The Perfect Day in Bangkok
Thanks to Bangkok’s extraordinary number of things to do and restaurants to try and photos to snap, figuring out how to spend just one day in the city can be ... overwhelming. Consider this your essential one day travel guide. From the Chao Phraya River to the Grand Palace and a shopping mall or two, you’ll take tuk tuks and the train for a sampler platter of Bangkok that will have you reconsidering your decision to leave.
Na Phra Lan Rd, Khwaeng Phra Borom Maha Ratchawang, Khet Phra Nakhon, Krung Thep Maha Nakhon 10200, Thailand
Bangkok’s most iconic site is a massive palace complex that served as the royal residence until 1925. Of its many buildings, the one with the most architectural interest is Chakri Mahaprasat. It was designed in 1882 by British architects, in a style that could be described as traditional Thai meets Italian Renaissance. Nearby is the 1784 Wat Phra Kaeo, or Temple of the Emerald Buddha, Thailand’s most sacred Buddhist place of worship. Go inside to see the Emerald Buddha, carved not of emerald but of semiprecious green stone, robed in gold and just 66 centimeters (26 inches) high.
2 Sanam Chai Rd, Khwaeng Phra Borom Maha Ratchawang, Khet Phra Nakhon, Krung Thep Maha Nakhon 10200, Thailand
Wat Phra Kaew, the Temple of the Emerald Buddha, is revered as the most sacred Buddhist temple in Thailand. The temple is located on the grounds of the Grand Palace at the historic center of Bangkok, and it is a highly important site to the Thai national identity. The Emerald Buddha itself is a 26-inch-high statue hewn from a single piece of deep-green jade stone, and no one but the Thai King is allowed to touch it.
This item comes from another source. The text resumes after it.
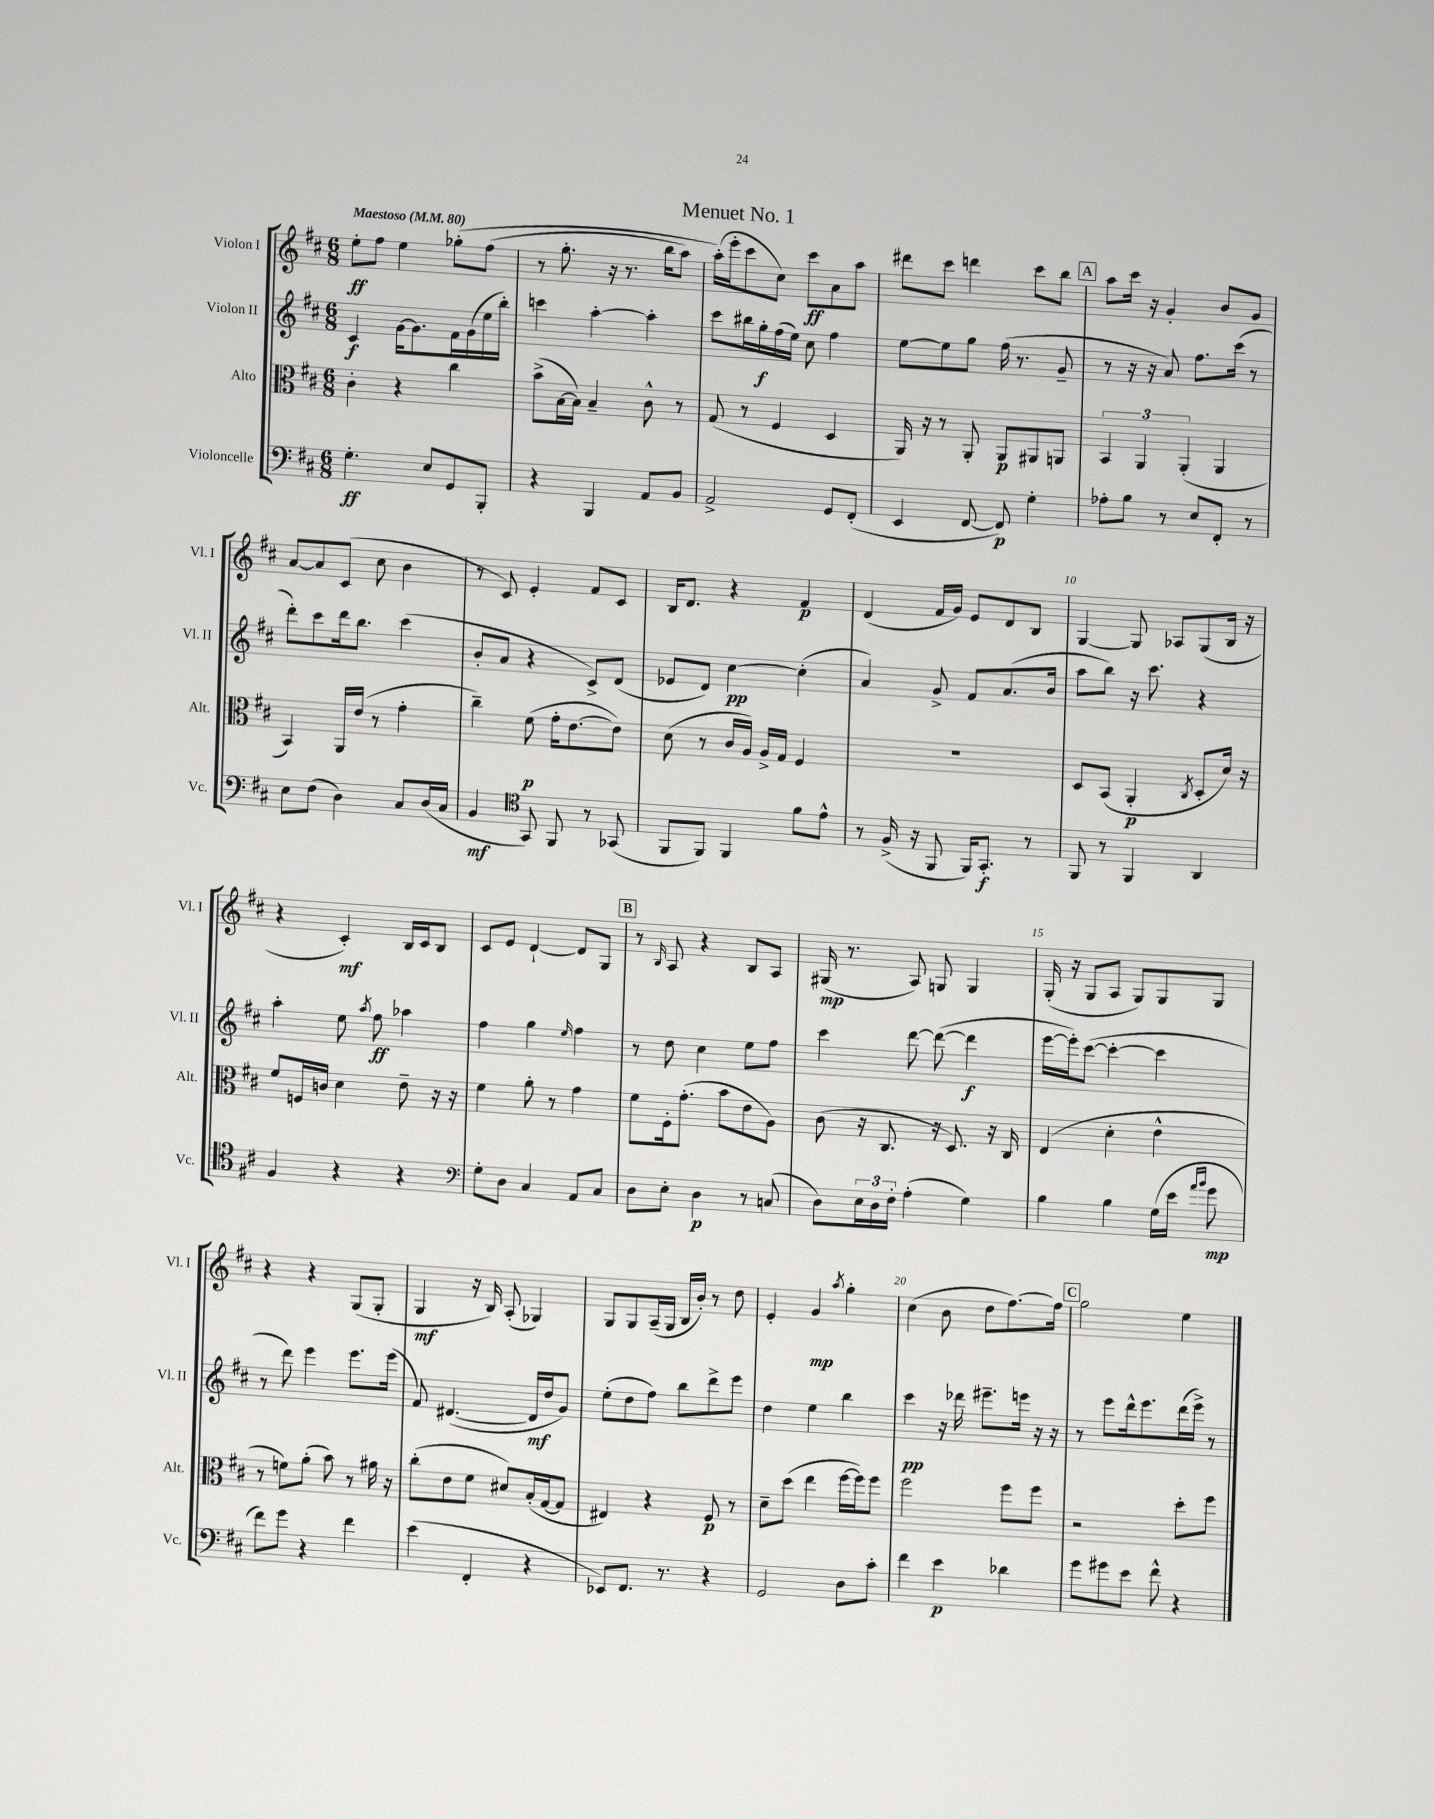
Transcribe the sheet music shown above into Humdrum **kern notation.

Visit the shrine to understand an intimate piece of Thai culture, but be sure to exercise the utmost respect!
85 ถนน เยาวพานิช Samphanthawong, Bangkok 10100, Thailand
One of the longest-standing restaurants in Chinatown’s Yaowarat Road area, Tang Jai Yoo fits the template of many of the dining venues in this part of town. The decor is faded and the harsh lighting would cast a sickly glow on even the most glamorous diner. Unlike glitzy restaurants elsewhere in the city, people come here solely to eat. Superstar TV chef Anthony Bourdain is among those to have lauded its signature whole roast suckling pig. Other choice items on the Thai-Chinese menu include steamed crab with black olives and ground pork, and deep-fried mantis prawns with chili and salt.
2 Phiphat, Silom, Bang Rak, Bangkok 10500, Thailand
One of Thailand’s most loved dishes, som tam (green papaya salad) is ubiquitous in Bangkok, with vendors across the capital pounding together the essential components of shredded fruit, garlic, fish sauce, palm sugar, and lots and lots of chili. One of the best places to sample a truly delicious version is this friendly venue tucked away in the backstreets of Silom. Besides serving their versions of som tam, a gargantuan barbecue produces beautifully smoky grilled chicken wings. While these are the stars of the show, the restaurant also does a winning line in other classics from northeast Thailand such as kor moo yang (grilled pork neck).
All kinds of antique, art and retro items can be found in Bangkok’s huge array of vintage stores where shoppers can pick up anything from old-fashioned cameras to lovingly reproduced Thai movie posters from the 1950s and 1960s. Prime browsing locations include Papaya Vintage, a treasure trove of vintage items that has become a favoured shooting location for professional photographers.
991 Rama I Road
Considered by many as Bangkok’s de facto city centre due to its location by the teeming Siam skytrain station, Siam Paragon has established itself as one of the most popular of the city’s temples of consumerism. With its easily navigable layout and tremendous range of shops, its elevated status comes as no surprise. Premium brands to be found here include Jimmy Choo, Versace, Hermes and Rolex while high street fashion is represented by the likes of Uniqlo, Gap and Zara.
999 Phloen Chit Road, Lumphini, Pathum Wan, Bangkok 10330, Thailand
Head chef Bee Satongun and co-owner Jason Bailey, a husband-and-wife team, are dedicated to bringing back lost recipes and techniques of heirloom Thai cooking. Paste is one of Bangkok’s most exciting Thai restaurants, and the Michelin judges have duly noted that fact by gracing it with a star. The cuisine is based on century-old family recipes served with innovative twists and an attention to detail that make it as aesthetically pleasing as it is delicious. Signature dishes include black cod poached in duck lard and larb salad with pheasant, hog plum leaves, and edible flowers, but really everything is good.